まとめ:テスラは“自動運転企業”として再評価が始まっている

今回のシュティフェルのレポートが示すように、投資家が注目すべきポイントは「テスラがEVメーカーから自動運転・ロボタクシー企業へと変貌しつつある」という構造変化です。

  • FSDはすでに商用実績と明確な収益性を備えつつある
  • ロボタクシーは2026年以降の新しい利益エンジンになり得る
  • 基礎収益力は市場予想を上回るペースで拡大する可能性

短期的な逆風はあるものの、テスラの中長期的な成長ストーリーは、むしろこれから本格化する段階に入っています。

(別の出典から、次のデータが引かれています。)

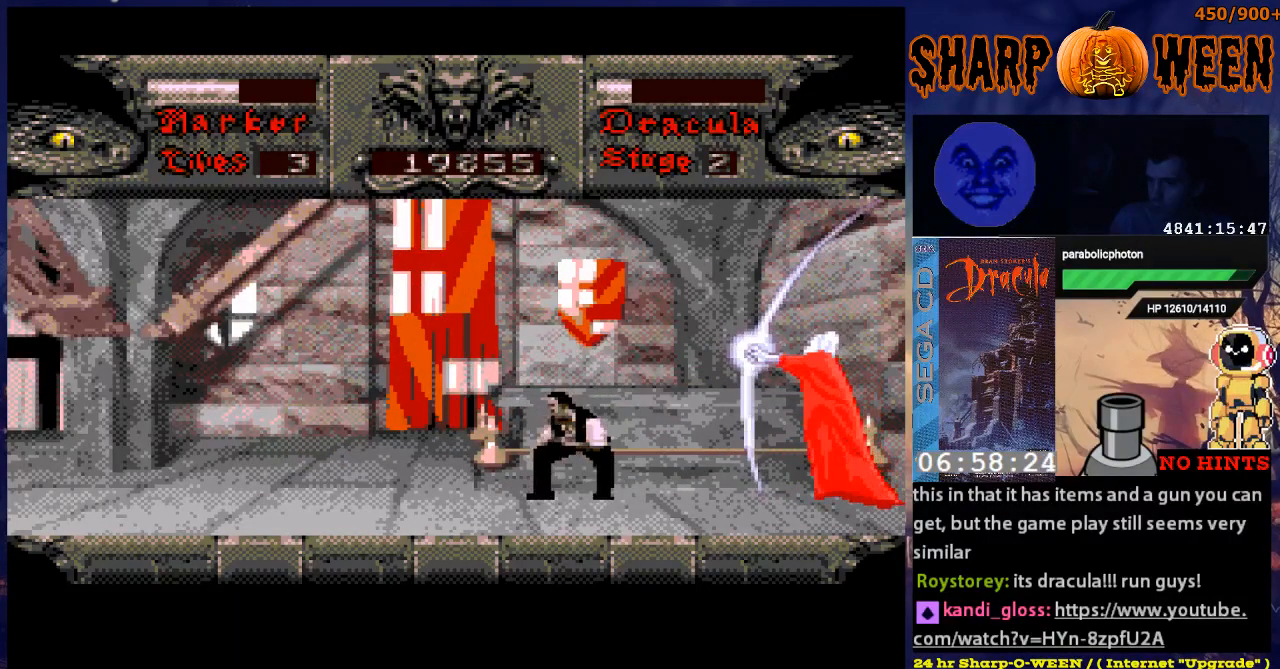
{"buttons": ["DPAD_RIGHT"], "events": [[17, "DPAD_DOWN", "up"], [17, "DPAD_RIGHT", "down"]]}
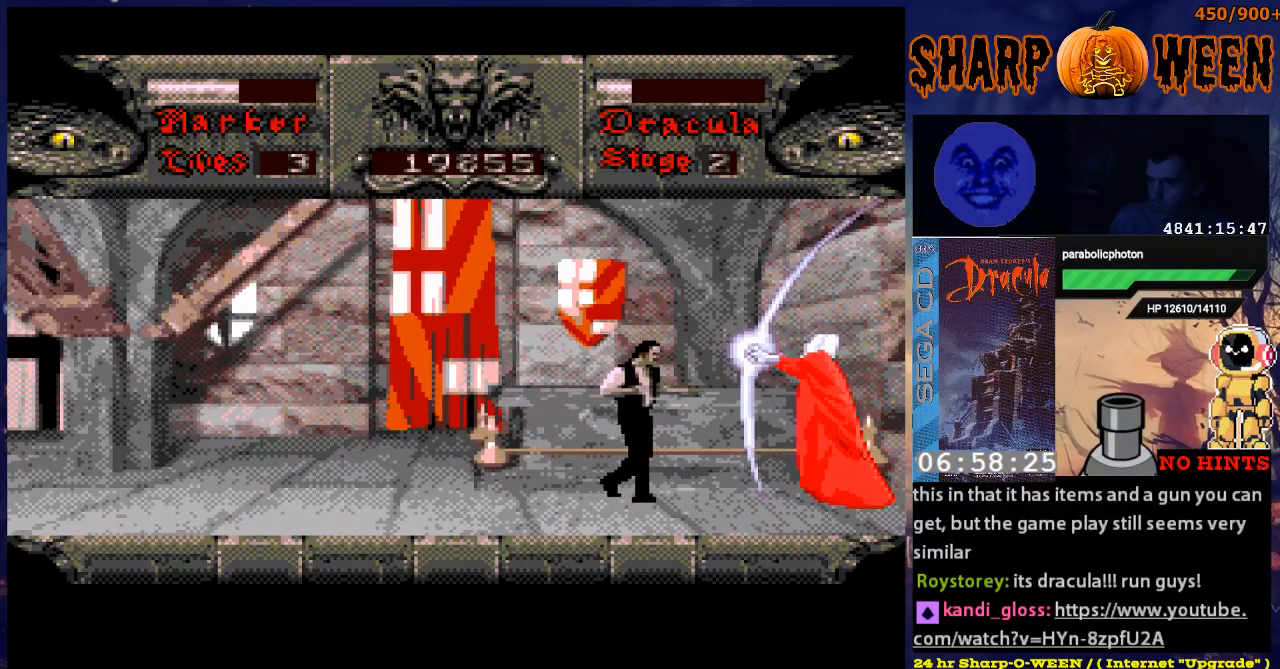
{"buttons": [], "events": [[117, "DPAD_RIGHT", "up"]]}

参考記事:MarketWatch “Tesla’s stock could climb by more than 25% as robotaxi efforts intensify, analyst says” By William Gavin(2025年11月17日)
※本記事は情報提供を目的としたものであり、特定銘柄の売買を推奨するものではありません。投資判断はご自身の責任で行ってください。